Tell me, what did you do with your glittering mind? Did you make the right choice? Marry the right man? Would you have studied at the Sorbonne, Erica? Laughed with writers at Les Deux Magots?
Did you lock up that dazzling wit of yours, or did you write a book?
Did you get to stroll in Paris? Would you care if your daughter were a perfect doll of a brown baby?
Who would you love, Erica?
Who would you be?

Others writers in the collection show us how, as Filgate writes in her introduction, mothers can be set up to fail. In “Xanadu,” Alexander Chee explains how he survived things his mother couldn’t shield him from: the difficulties of growing up queer and Asian, the traumas of sexual abuse, and the death of his father. Chee unpacks the complications of trying to protect one’s protector:

It is the night before my first novel’s publication in the fall of 2001, and my mother is about to travel to New York for my launch at the Asian American Writers’ Workshop. If I don’t make the call, I will read from the novel in front of her, a novel about surviving sexual abuse and pedophilia, inspired by events from my childhood—these autobiographical events, events I have never described for her—and she will find out the next evening in a crowded room full of strangers. And she will never forgive me if I do…Our family had passed through a season of hell, and this was what I’d done to survive it. I know at last: I never told her about this because I was sure I was protecting her.
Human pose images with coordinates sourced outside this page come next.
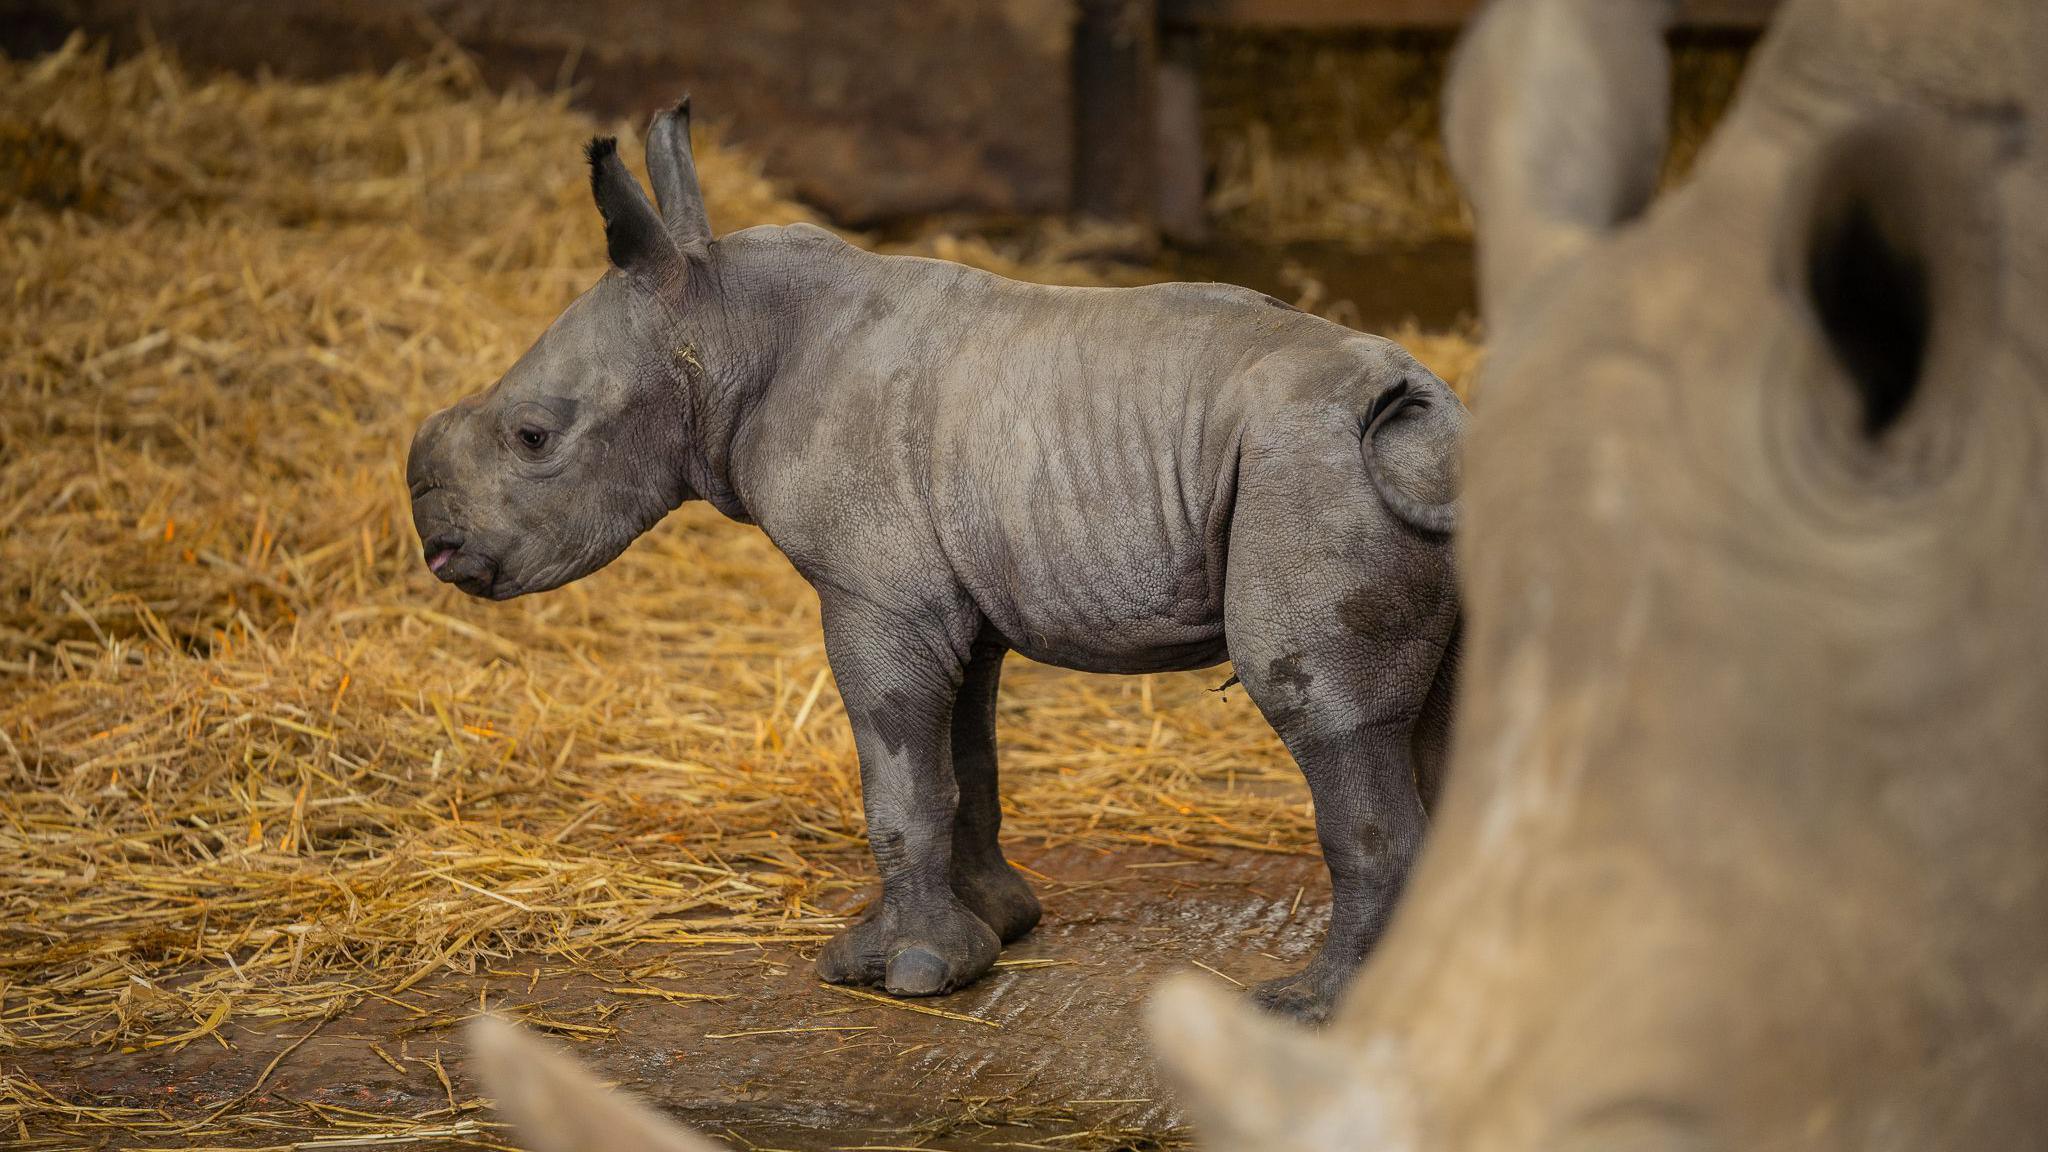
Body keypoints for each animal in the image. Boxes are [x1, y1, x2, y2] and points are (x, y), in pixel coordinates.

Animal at [403, 98, 1458, 1012]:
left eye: (533, 438)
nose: (435, 540)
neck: (722, 326)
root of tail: (1423, 409)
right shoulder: (952, 596)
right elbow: (964, 761)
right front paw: (997, 928)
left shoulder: (877, 592)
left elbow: (899, 773)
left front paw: (899, 972)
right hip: (1378, 475)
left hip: (1307, 470)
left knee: (1327, 714)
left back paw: (1312, 1008)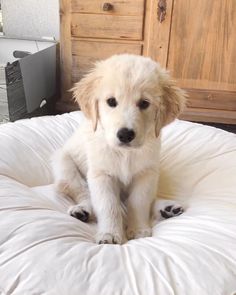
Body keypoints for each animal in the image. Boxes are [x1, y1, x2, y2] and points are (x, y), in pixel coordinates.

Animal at [53, 53, 186, 245]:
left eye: (144, 103)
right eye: (111, 101)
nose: (125, 135)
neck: (125, 153)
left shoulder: (146, 174)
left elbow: (139, 202)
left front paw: (138, 229)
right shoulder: (101, 174)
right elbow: (108, 205)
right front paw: (109, 234)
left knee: (149, 199)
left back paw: (167, 208)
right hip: (65, 166)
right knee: (84, 193)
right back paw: (82, 210)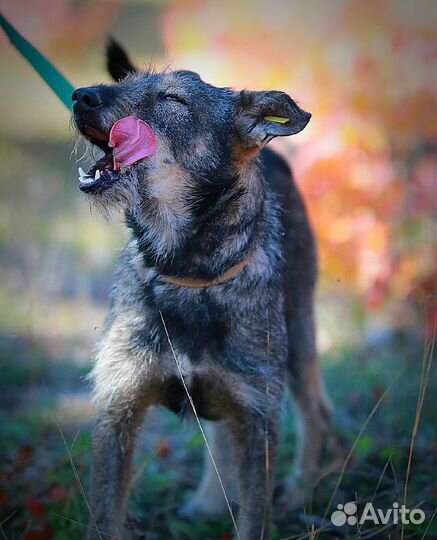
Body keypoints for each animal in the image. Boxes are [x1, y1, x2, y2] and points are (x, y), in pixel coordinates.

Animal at [71, 41, 330, 540]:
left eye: (172, 100)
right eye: (125, 82)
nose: (80, 96)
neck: (190, 272)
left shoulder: (258, 414)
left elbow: (254, 516)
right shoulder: (118, 405)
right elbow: (106, 512)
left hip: (300, 333)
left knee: (317, 412)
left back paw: (301, 493)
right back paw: (209, 502)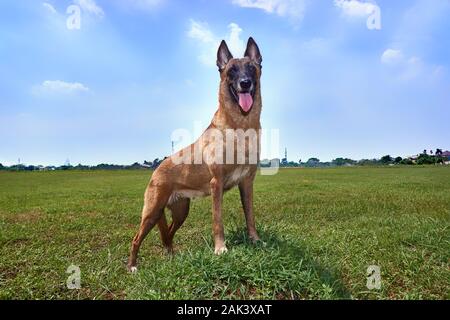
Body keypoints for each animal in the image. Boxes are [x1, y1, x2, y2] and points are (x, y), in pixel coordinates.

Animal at [127, 37, 264, 272]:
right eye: (232, 70)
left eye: (251, 68)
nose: (245, 83)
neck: (241, 125)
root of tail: (156, 170)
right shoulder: (216, 183)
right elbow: (217, 220)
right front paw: (220, 248)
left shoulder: (247, 182)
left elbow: (250, 215)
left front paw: (254, 239)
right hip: (152, 212)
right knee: (136, 239)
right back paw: (133, 267)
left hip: (181, 211)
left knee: (167, 235)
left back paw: (171, 257)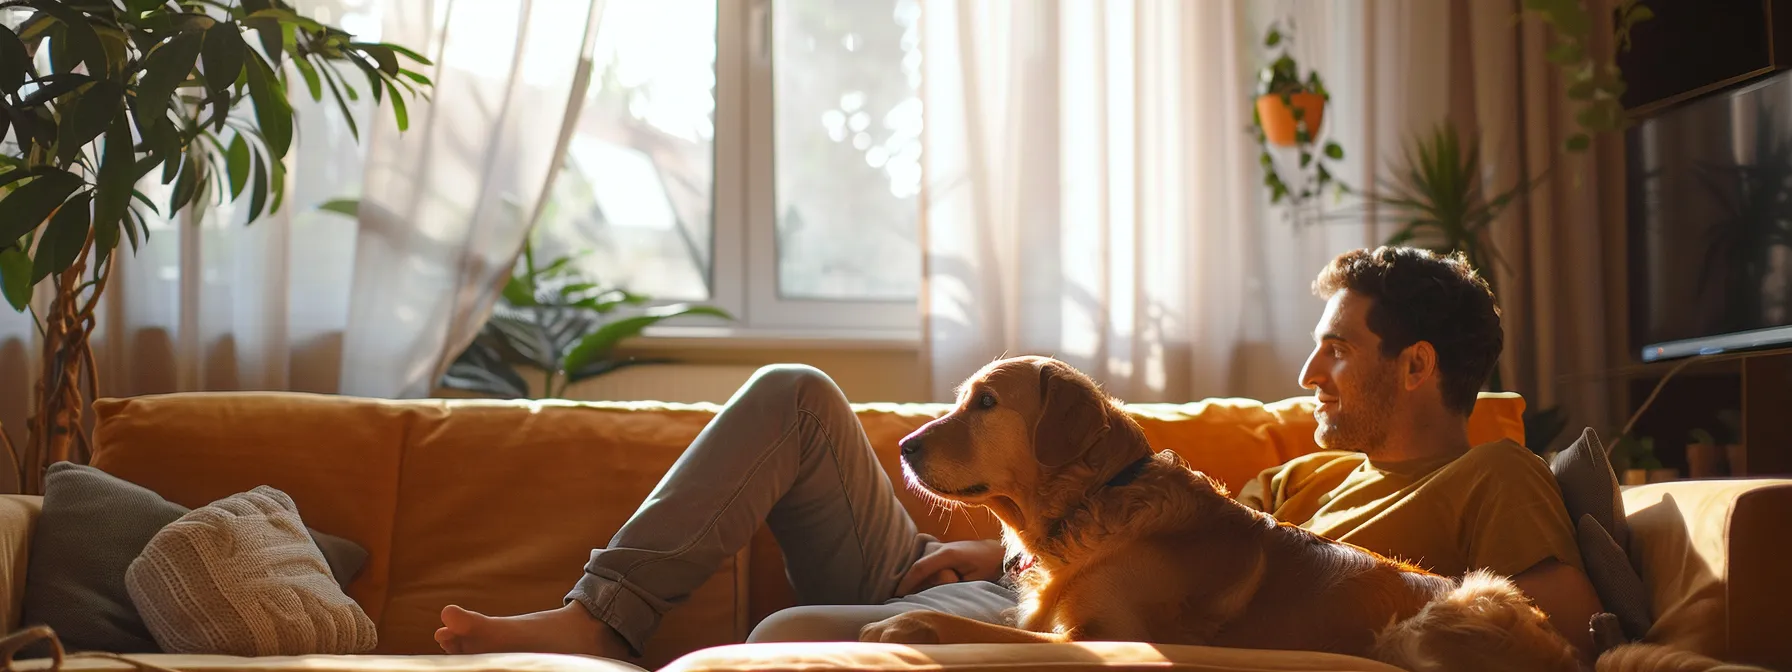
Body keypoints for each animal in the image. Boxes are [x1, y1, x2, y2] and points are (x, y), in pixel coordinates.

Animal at [867, 354, 1584, 670]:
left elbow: (980, 629)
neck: (1093, 503)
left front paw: (911, 626)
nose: (903, 448)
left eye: (986, 403)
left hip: (1445, 617)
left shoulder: (1107, 633)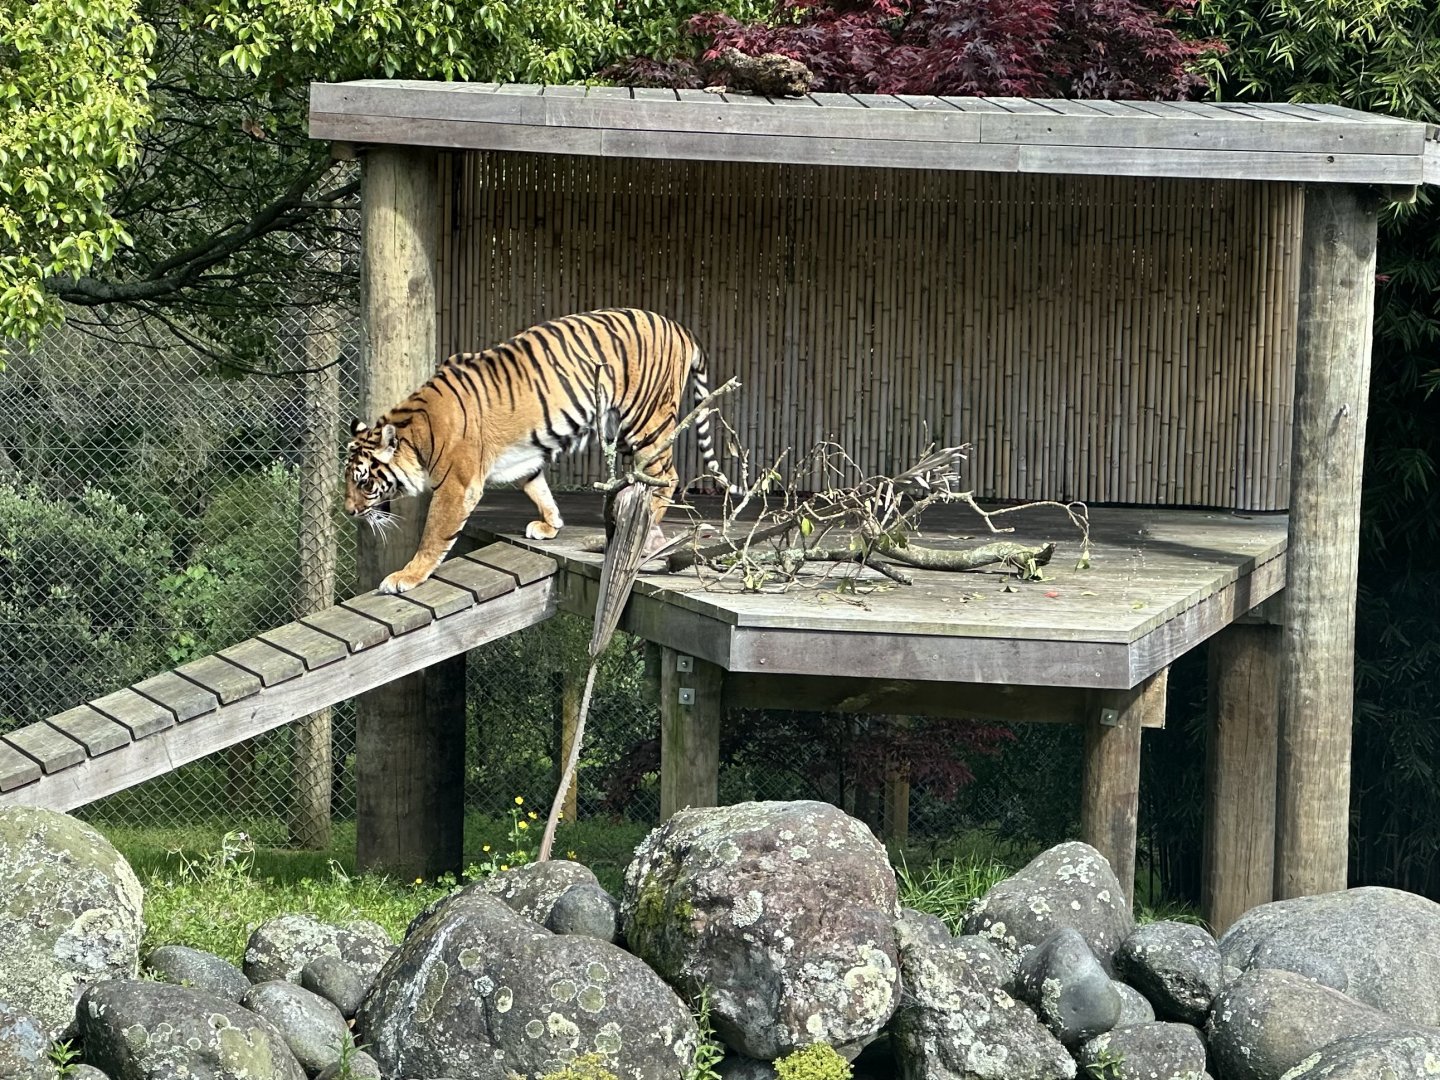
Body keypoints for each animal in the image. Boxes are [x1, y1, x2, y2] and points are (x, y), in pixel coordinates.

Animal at [344, 308, 727, 594]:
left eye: (365, 483)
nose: (349, 512)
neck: (415, 433)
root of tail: (679, 327)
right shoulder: (523, 457)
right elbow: (538, 488)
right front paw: (551, 524)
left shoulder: (457, 485)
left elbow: (434, 535)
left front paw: (406, 576)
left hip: (647, 420)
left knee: (667, 475)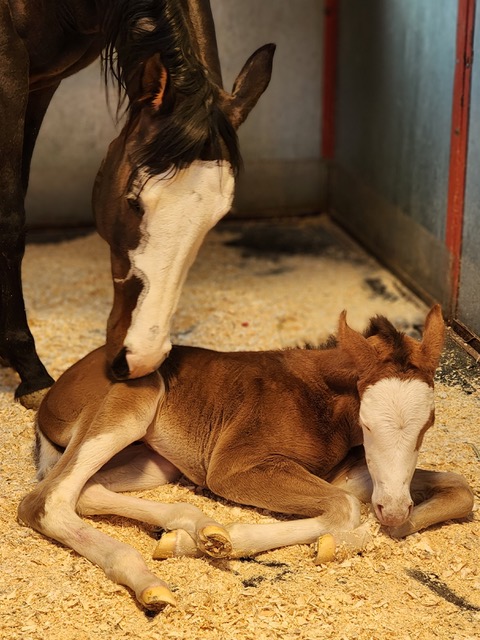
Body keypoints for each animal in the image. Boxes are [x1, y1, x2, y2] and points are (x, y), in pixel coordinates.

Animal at [0, 1, 276, 404]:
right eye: (133, 202)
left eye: (216, 218)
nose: (140, 359)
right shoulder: (10, 73)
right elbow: (10, 218)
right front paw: (30, 371)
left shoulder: (42, 83)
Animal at [17, 308, 472, 612]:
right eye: (368, 423)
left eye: (429, 423)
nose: (393, 509)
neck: (322, 399)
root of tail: (52, 396)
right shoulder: (235, 467)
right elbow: (346, 507)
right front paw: (230, 542)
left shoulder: (352, 473)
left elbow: (461, 487)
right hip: (133, 403)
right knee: (45, 500)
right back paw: (153, 578)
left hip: (155, 461)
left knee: (88, 490)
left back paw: (197, 527)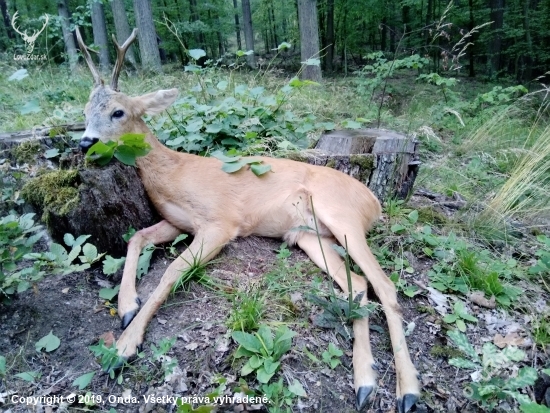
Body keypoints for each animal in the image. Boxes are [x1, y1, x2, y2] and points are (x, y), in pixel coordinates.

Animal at [76, 27, 422, 410]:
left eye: (118, 112)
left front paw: (125, 345)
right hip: (310, 236)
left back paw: (407, 390)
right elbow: (136, 237)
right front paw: (126, 306)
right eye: (85, 110)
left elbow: (172, 271)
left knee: (385, 286)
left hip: (342, 216)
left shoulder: (220, 222)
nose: (85, 142)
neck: (172, 174)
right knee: (358, 285)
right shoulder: (178, 221)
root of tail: (375, 201)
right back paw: (364, 382)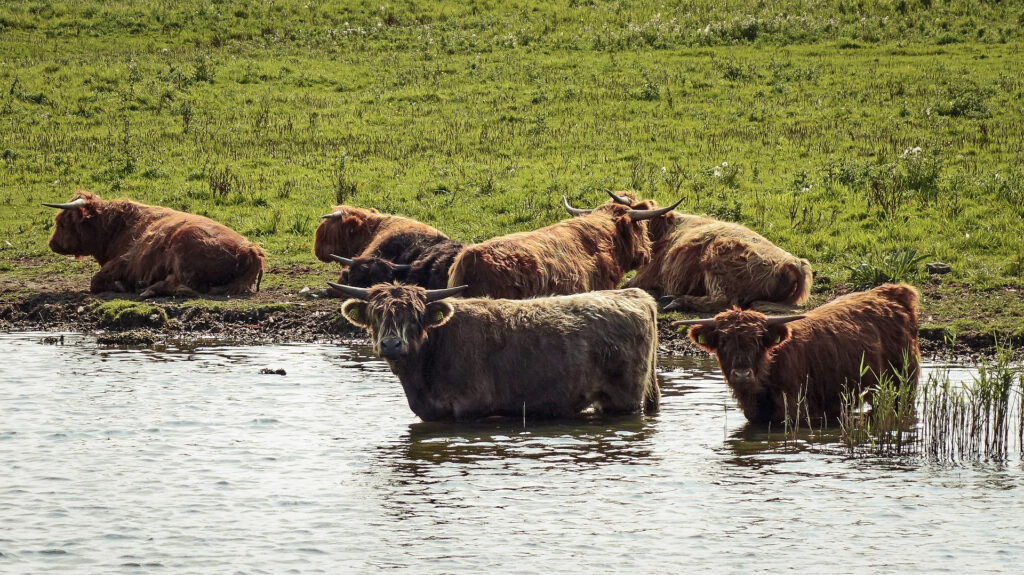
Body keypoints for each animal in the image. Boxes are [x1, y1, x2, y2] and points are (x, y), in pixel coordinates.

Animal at [45, 189, 266, 294]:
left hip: (183, 251)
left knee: (186, 286)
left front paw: (120, 285)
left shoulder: (125, 262)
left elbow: (95, 280)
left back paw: (148, 289)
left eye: (63, 223)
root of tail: (250, 250)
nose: (52, 243)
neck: (118, 227)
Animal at [331, 282, 659, 421]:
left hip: (624, 399)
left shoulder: (471, 409)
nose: (391, 344)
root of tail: (634, 294)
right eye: (376, 315)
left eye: (414, 317)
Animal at [675, 282, 925, 423]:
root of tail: (893, 291)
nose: (742, 374)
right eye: (724, 341)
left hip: (903, 384)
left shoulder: (795, 409)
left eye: (757, 341)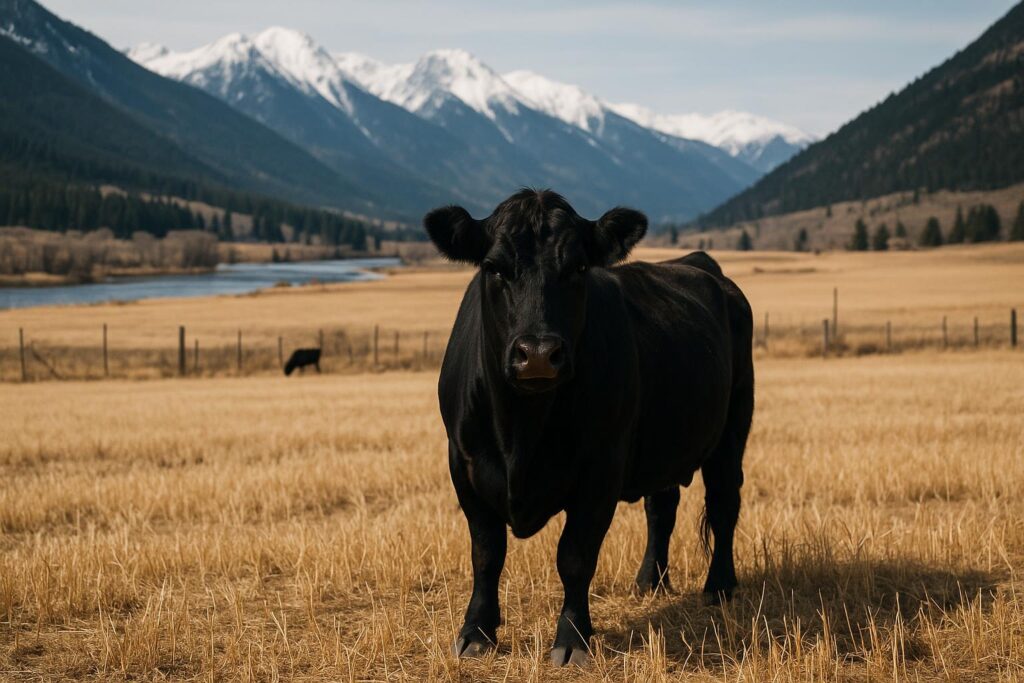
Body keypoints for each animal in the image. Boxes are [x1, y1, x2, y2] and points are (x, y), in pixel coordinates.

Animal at [426, 189, 754, 667]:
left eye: (579, 267)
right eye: (494, 267)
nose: (538, 354)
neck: (521, 432)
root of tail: (702, 265)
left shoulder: (601, 470)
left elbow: (575, 556)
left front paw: (572, 638)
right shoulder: (464, 464)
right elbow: (486, 553)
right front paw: (476, 632)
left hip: (732, 428)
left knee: (725, 502)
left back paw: (719, 586)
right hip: (663, 441)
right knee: (662, 506)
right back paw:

Careful not to omit moments of love and tenderness, these fifteen writers also reach striking realizations that could potentially alter or destroy their connection with their mothers. What My Mother And I Don’t Talk About captures the complexity of the bond between mother and child, each of the authors conveying their relationships in a way that seems both universally understood and uniquely experienced. Readers are likely to express gratitude to these these writers for diving headfirst into the mental health issues, feelings of loss, and constant learning we all go through, mothers included.